Or, la semaine dernière, interrogé au Congrès, James Comey s’est non seulement rendu coupable de déclarations erronées, citant un nombre de courriels et d’informations confidentielles nettement supérieur à la réalité, mais il a avoué, qui plus est, se sentir « assez malade » à l'idée que la réouverture de l'enquête ait pu avoir une influence sur l'élection. Et voilà donc comment l'administration Trump justifie, à présent, ce licenciement : pour mauvaise gestion de l'affaire des emails d'Hillary Clinton. En clair, précise à nouveau THE HUFFINGTON POST, on lui reproche d'avoir conclu que l'enquête sur la candidate démocrate devrait être close, sans que Clinton ne soit poursuivie, et d'avoir pourtant rouvert ce dossier 11 jours avant l'élection.

Bien évidemment, l'argumentation semble plutôt surprenante venant du camp Trump, car c'est exactement ce comportement qu'Hillary Clinton tient pour responsable de sa défaite face au milliardaire new-yorkais.

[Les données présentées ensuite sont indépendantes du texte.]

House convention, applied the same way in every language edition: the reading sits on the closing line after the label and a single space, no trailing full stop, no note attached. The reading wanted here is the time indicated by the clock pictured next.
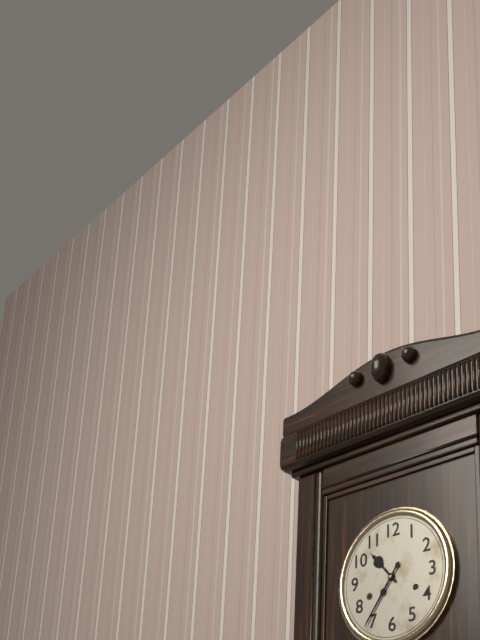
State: 10:36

Et c'est d'ailleurs ce que n'a pas manqué de soulevé aussitôt une sénatrice, Elizabeth Warren, devenue une figure de la gauche anti-Trump : « Est-ce que quelqu'un croit sérieusement que Donald Trump a renvoyé l'homme à la tête de l'enquête sur ses liens avec la Russie parce qu'il a été injuste envers Hillary Clinton ? » En d'autres termes, résume LE TEMPS, à la veille de l'élection présidentielle, James Comey était accusé d'avoir saboté les chances d'Hillary Clinton d'être élue. Le voilà à présent écarté par les républicains, une manière en réalité pour Donald Trump de le déposséder de l'affaire russe. Et c'est ainsi que les démocrates, qui l'avaient accusé d’avoir saboté la campagne de leur candidate volent, désormais, à son secours. Autant dire que cette affaire ne manque, décidément, pas de piquant.

Mais surtout, cette décision a immédiatement déclenché des vagues de réactions outrées, écrit le site POLITICO. C’est le cas, en particulier, du NEW YORK TIMES qui voit dans ce limogeage rien de moins qu’un écho lointain du fameux « Watergate ». Jamais depuis ce scandale un président américain n’avait, en effet, osé virer un homme conduisant une enquête contre lui. De sorte que la nouvelle aussitôt connue, les comparaisons ont immédiatement fusées avec le « Massacre du samedi soir », ainsi que les commentateurs politiques avaient surnommé, à l’époque, la mise à pied du procureur Cox par le président américain Nixon. Nombre de démocrates, d’ailleurs, ont eux-mêmes immédiatement agité le spectre de « Watergate ».

Alors faut-il être surpris, pour autant, par cette nouvelle ? Selon USA TODAY, l’un des quotidiens les plus lus aux Etats-Unis, si surprise il devait y avoir c’est surtout d’avoir attendu aussi longtemps. Le licenciement de James Comey était inévitable, titre le journal. En fait, même s’il continuait à marcher, Comey était, dit-il, un homme mort depuis déjà longtemps.

Ironie de l’histoire, note pour sa part THE NEW YORK TIMES, en licenciant James Comey, le président Trump a viré tout à la fois l'homme qui l’a sans doute aidé, en partie, à devenir président, mais aussi l'homme qui depuis son élection menaçait probablement le plus l'avenir de sa présidence. Ou quand l'imprévisibilité de Donald Trump devient surtout, en réalité, et de plus en plus prévisible.